Sometimes, those things are legitimately the case. But, alas, some of us (*raises hand*) were just born with a black thumb. Believe me, I understand how hard this can be to accept. I’m a Southern woman — gardening should practically course through my veins. And, yet, here I sit, a serial killer of house plants.
Lifelike and colourful, our fake plants and artificial leaves & foliage might not smell like the real thing, but they’ll give your house a real image boost. They never wilt, won’t need watering and will stay looking fresh year after year. If you keep a few stored away, you can even vary your display or brighten up a room anytime you feel like it…
That’s why ReadyLeaf.co.nz decided to put together this very little guide to buying faux / fake plants and greenery. We hope it will help you master the art of incorporating these previously under-rated, low-maintenance flora forms into your house décor.
Plastic Plants vs. Fabric Plants
Artificial plant manufacturing technology has evolved dramatically in recent years – remember those unconvincing silk plants our grandmothers were so fond of? Modern advancements in plastics ensures that today’s fake plants have very realistic textures, colours and reflective properties. Modern plastic plants can be created using molds of real plants, and then injection-filled with soft foam for an extremely realistic textures.
An often overlooked aspect of certain plant species is that the real ones actually look fake to start with, so the fake ones automatically look authentic. Succulents are a good example of that, and who doesn’t like, the look of succulents?
Silk plants are nowhere near as hard-wearing as plastic fake plants. The game is up when it becomes obvious that you’ve got a fake fern on your hands – easy spot when the leaves are frayed and/or bleached by the sun.
We recommend that you select premium grade plastic plants!
What to Look For When Buying Artificial Plants
Take full advantage of the primary reason modern plastic plants work so well – i.e. that they mimic the look of specific live plants. This is achieved by selecting faux versions of plants with a natural “plastic” appearance, such as: aloe, fiddle leaf figs, air plants, lotus leafs, snake plants, banana trees, philodendrons, maguey stems, monster leaves, certain types of ferns, bird of paradise planters, and succulents.
An equally sensible idea is to purchase fake plants that emulate preserved varieties of real foliage. When all is said and done, preserved foliage isn’t really alive either!

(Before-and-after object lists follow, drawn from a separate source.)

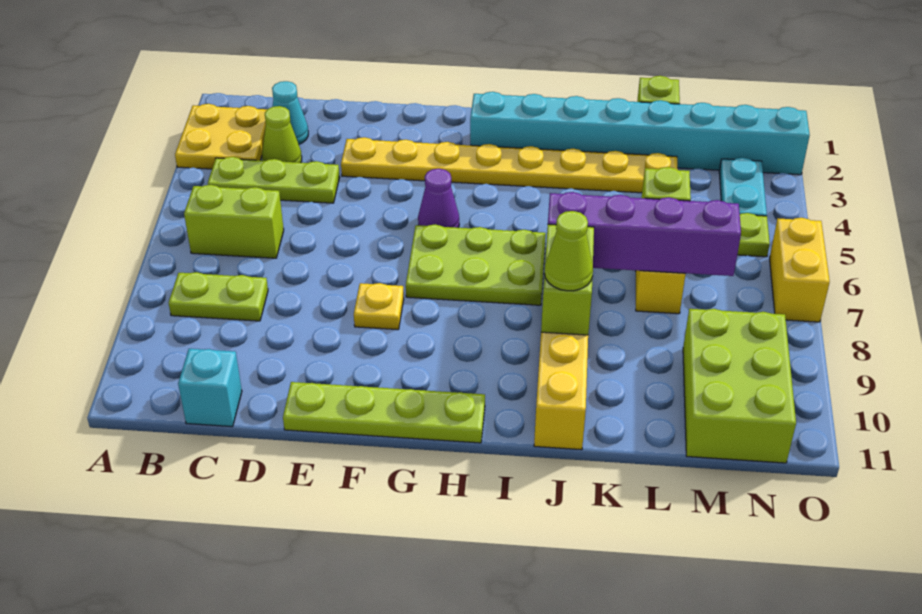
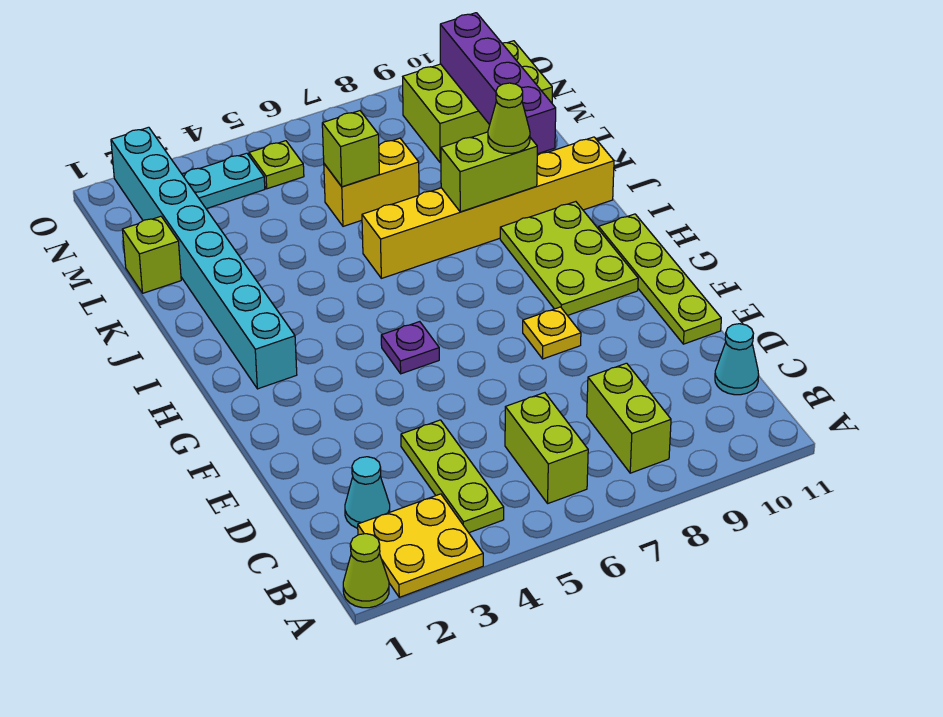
lime plate B8:C8 level 1 -> lime brick B8:C8 level 1
lime cone C3 level 1 -> lime cone A1 level 1
cyan brick C11 level 1 -> cyan cone C11 level 1
yellow plate E3:L3 level 1 -> none
purple cone G5 level 1 -> purple plate G5 level 1
lime plate G6:I7 level 1 -> lime plate G9:I10 level 1
purple brick J7:M7 level 2 -> purple brick K10:N10 level 2
yellow brick O6:O7 level 1 -> none

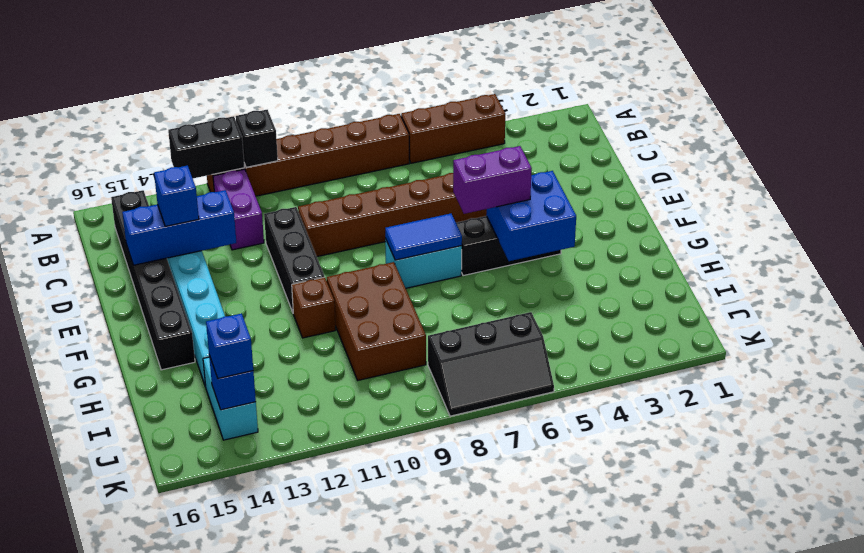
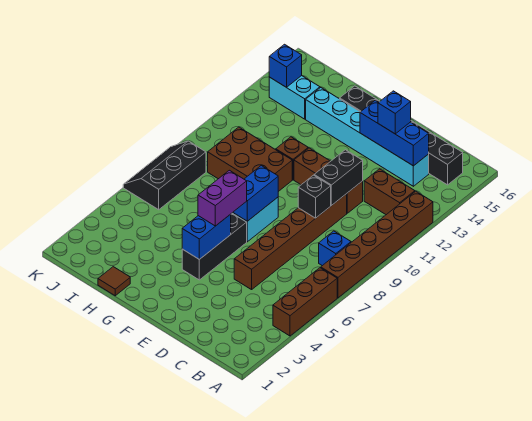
black brick A11 level 2 -> black brick D9 level 2
black brick A12:A13 level 2 -> black brick D10:D11 level 2
purple brick B12:C12 level 1 -> brown brick B12:C12 level 1
black brick D11:F11 level 1 -> brown brick D11:F11 level 1
blue brick D13:D15 level 2 -> blue brick C14:E14 level 2
blue brick F4:G5 level 2 -> blue brick F4:F5 level 2
blue tile F7:F8 level 2 -> blue brick F7:F8 level 2
none -> brown tile H1 level 1
blue brick J14 level 3 -> blue brick B8 level 1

We recommend that you avoid plants that strike you as in any way gimmicky. Fake rain droplets are a good example. If the finish of the plant is very glossy, that can sometimes look a bit over the top too. Consider plants with carefully-crafted organic details like delicate root sheaths at the bottom of the plant and “dirt” around its base. When you go shopping, its a good idea to have some real photographs of the plants you are intending to purchase replica copies of so you can compare the aesthetics of the leaves and stems.